◆ **WHAT THE TASK ASKS**
Rewrite the records from the start through the line containing "Guaranteed Safe Checkout", replacing "AÑADIR AL CARRITO" with "COMPRAR AHORA" and leaving everything else unchanged. Leave the pictures out of the rewritten text.

[Page-level text extractions]
_____

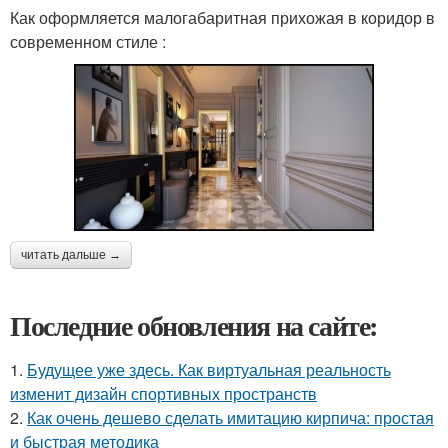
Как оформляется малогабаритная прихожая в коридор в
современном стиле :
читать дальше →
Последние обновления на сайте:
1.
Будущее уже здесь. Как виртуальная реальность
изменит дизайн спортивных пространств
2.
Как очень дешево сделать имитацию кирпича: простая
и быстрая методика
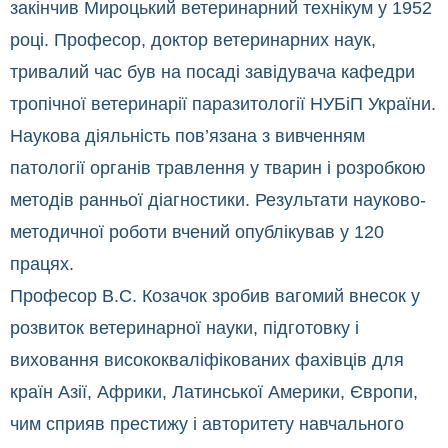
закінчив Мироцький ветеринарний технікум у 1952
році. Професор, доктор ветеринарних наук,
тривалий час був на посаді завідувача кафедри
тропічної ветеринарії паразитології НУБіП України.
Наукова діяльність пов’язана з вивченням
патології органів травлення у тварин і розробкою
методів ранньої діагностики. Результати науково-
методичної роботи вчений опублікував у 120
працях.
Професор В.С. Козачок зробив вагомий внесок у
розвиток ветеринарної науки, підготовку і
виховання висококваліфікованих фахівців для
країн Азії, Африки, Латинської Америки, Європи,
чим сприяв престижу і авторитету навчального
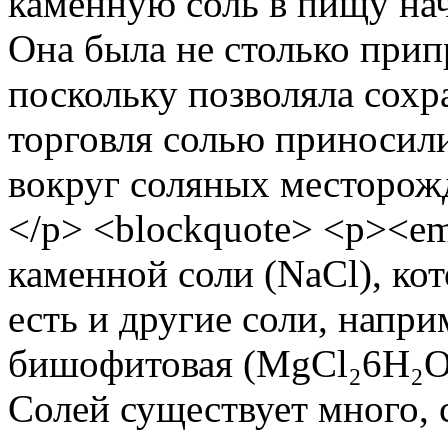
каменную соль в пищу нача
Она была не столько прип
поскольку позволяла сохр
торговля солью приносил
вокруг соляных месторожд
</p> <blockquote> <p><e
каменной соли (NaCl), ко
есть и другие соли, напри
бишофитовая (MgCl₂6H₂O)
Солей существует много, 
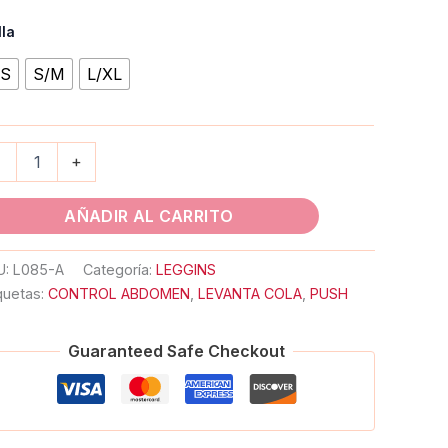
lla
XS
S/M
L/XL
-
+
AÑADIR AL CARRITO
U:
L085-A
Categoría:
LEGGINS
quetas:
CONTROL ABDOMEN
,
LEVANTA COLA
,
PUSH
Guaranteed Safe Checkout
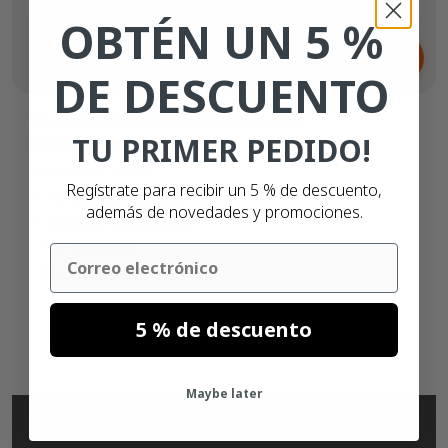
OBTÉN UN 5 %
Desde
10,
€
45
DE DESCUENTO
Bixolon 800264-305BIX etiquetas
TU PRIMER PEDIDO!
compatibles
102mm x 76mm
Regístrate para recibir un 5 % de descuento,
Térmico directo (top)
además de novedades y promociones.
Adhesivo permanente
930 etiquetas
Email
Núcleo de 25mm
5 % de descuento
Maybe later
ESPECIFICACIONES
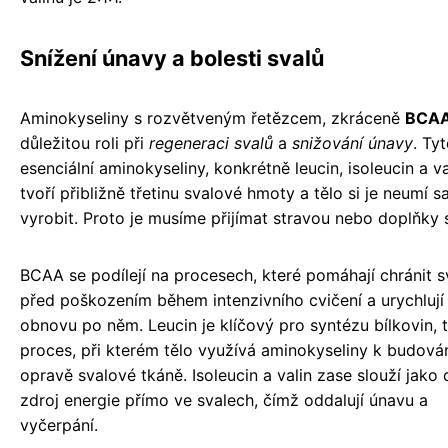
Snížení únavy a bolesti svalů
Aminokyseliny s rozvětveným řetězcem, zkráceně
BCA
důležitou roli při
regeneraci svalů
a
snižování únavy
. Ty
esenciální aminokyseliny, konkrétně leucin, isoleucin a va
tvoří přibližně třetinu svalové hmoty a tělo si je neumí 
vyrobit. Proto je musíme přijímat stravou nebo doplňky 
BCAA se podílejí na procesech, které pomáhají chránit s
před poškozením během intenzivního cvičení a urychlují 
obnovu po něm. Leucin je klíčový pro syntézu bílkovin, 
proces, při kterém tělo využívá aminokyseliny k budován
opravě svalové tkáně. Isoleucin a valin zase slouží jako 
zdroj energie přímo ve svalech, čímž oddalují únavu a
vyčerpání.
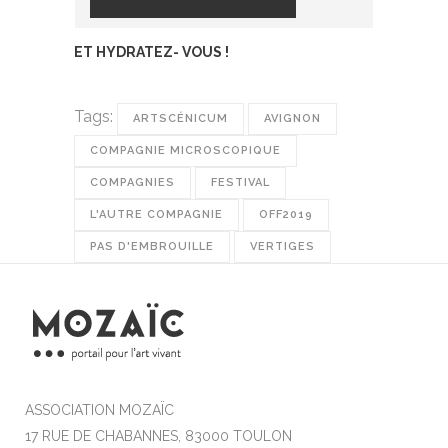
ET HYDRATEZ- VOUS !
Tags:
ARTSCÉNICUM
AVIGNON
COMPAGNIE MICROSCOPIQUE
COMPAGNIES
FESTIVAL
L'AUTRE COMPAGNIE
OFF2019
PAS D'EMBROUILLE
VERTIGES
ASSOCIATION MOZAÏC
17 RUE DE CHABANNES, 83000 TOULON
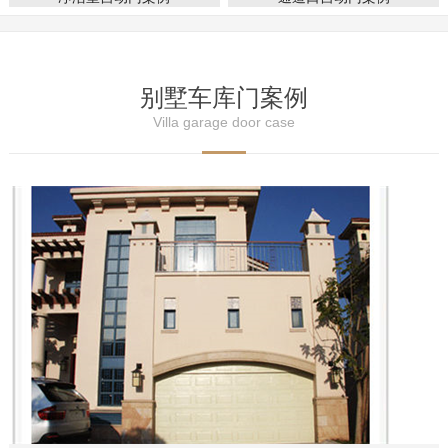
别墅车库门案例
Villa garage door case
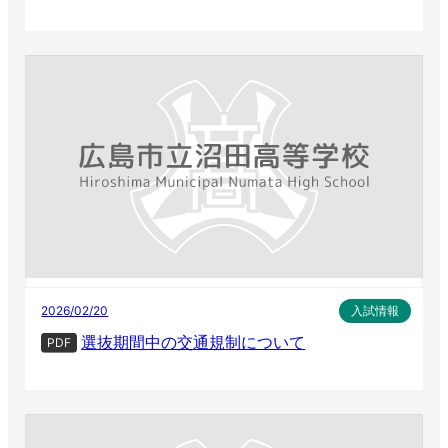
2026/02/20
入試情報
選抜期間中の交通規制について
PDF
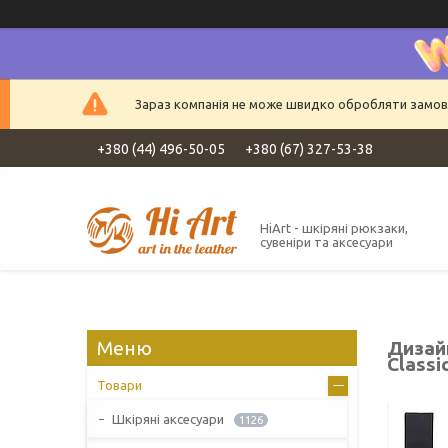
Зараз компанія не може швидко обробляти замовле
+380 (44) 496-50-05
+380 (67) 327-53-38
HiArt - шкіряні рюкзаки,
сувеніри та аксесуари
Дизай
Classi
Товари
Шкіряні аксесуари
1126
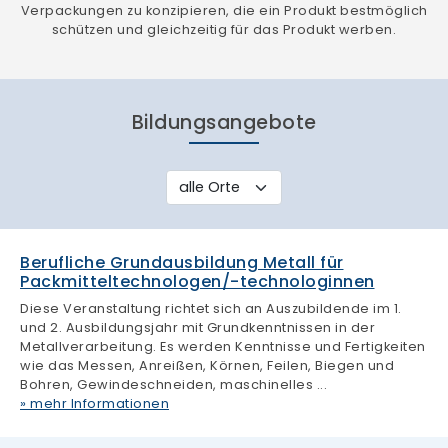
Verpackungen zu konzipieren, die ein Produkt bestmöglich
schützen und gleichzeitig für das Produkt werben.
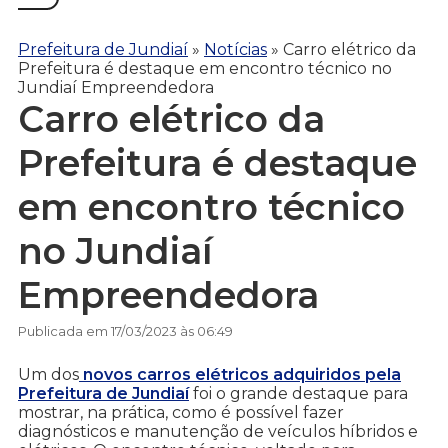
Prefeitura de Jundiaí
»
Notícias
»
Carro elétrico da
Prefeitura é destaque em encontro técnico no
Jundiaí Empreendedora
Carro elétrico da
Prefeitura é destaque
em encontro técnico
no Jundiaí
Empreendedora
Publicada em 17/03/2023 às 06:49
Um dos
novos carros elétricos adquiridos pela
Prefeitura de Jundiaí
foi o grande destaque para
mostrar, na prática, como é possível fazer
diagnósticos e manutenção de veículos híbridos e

_____

◆ **RESPONSE TO THE EXERCISE**
Как оформляется малогабаритная прихожая в коридор в
современном стиле :
читать дальше →
Последние обновления на сайте:
1.
Будущее уже здесь. Как виртуальная реальность
изменит дизайн спортивных пространств
2.
Как очень дешево сделать имитацию кирпича: простая
и быстрая методика
закінчив Мироцький ветеринарний технікум у 1952
році. Професор, доктор ветеринарних наук,
тривалий час був на посаді завідувача кафедри
тропічної ветеринарії паразитології НУБіП України.
Наукова діяльність пов’язана з вивченням
патології органів травлення у тварин і розробкою
методів ранньої діагностики. Результати науково-
методичної роботи вчений опублікував у 120
працях.
Професор В.С. Козачок зробив вагомий внесок у
розвиток ветеринарної науки, підготовку і
виховання висококваліфікованих фахівців для
країн Азії, Африки, Латинської Америки, Європи,
чим сприяв престижу і авторитету навчального
каменную соль в пищу нача
Она была не столько прип
поскольку позволяла сохр
торговля солью приносил
вокруг соляных месторожд
</p> <blockquote> <p><e
каменной соли (NaCl), ко
есть и другие соли, напри
бишофитовая (MgCl₂6H₂O)
Солей существует много, 
lla
XS
S/M
L/XL
-
+
COMPRAR AHORA
U:
L085-A
Categoría:
LEGGINS
quetas:
CONTROL ABDOMEN
,
LEVANTA COLA
,
PUSH
Guaranteed Safe Checkout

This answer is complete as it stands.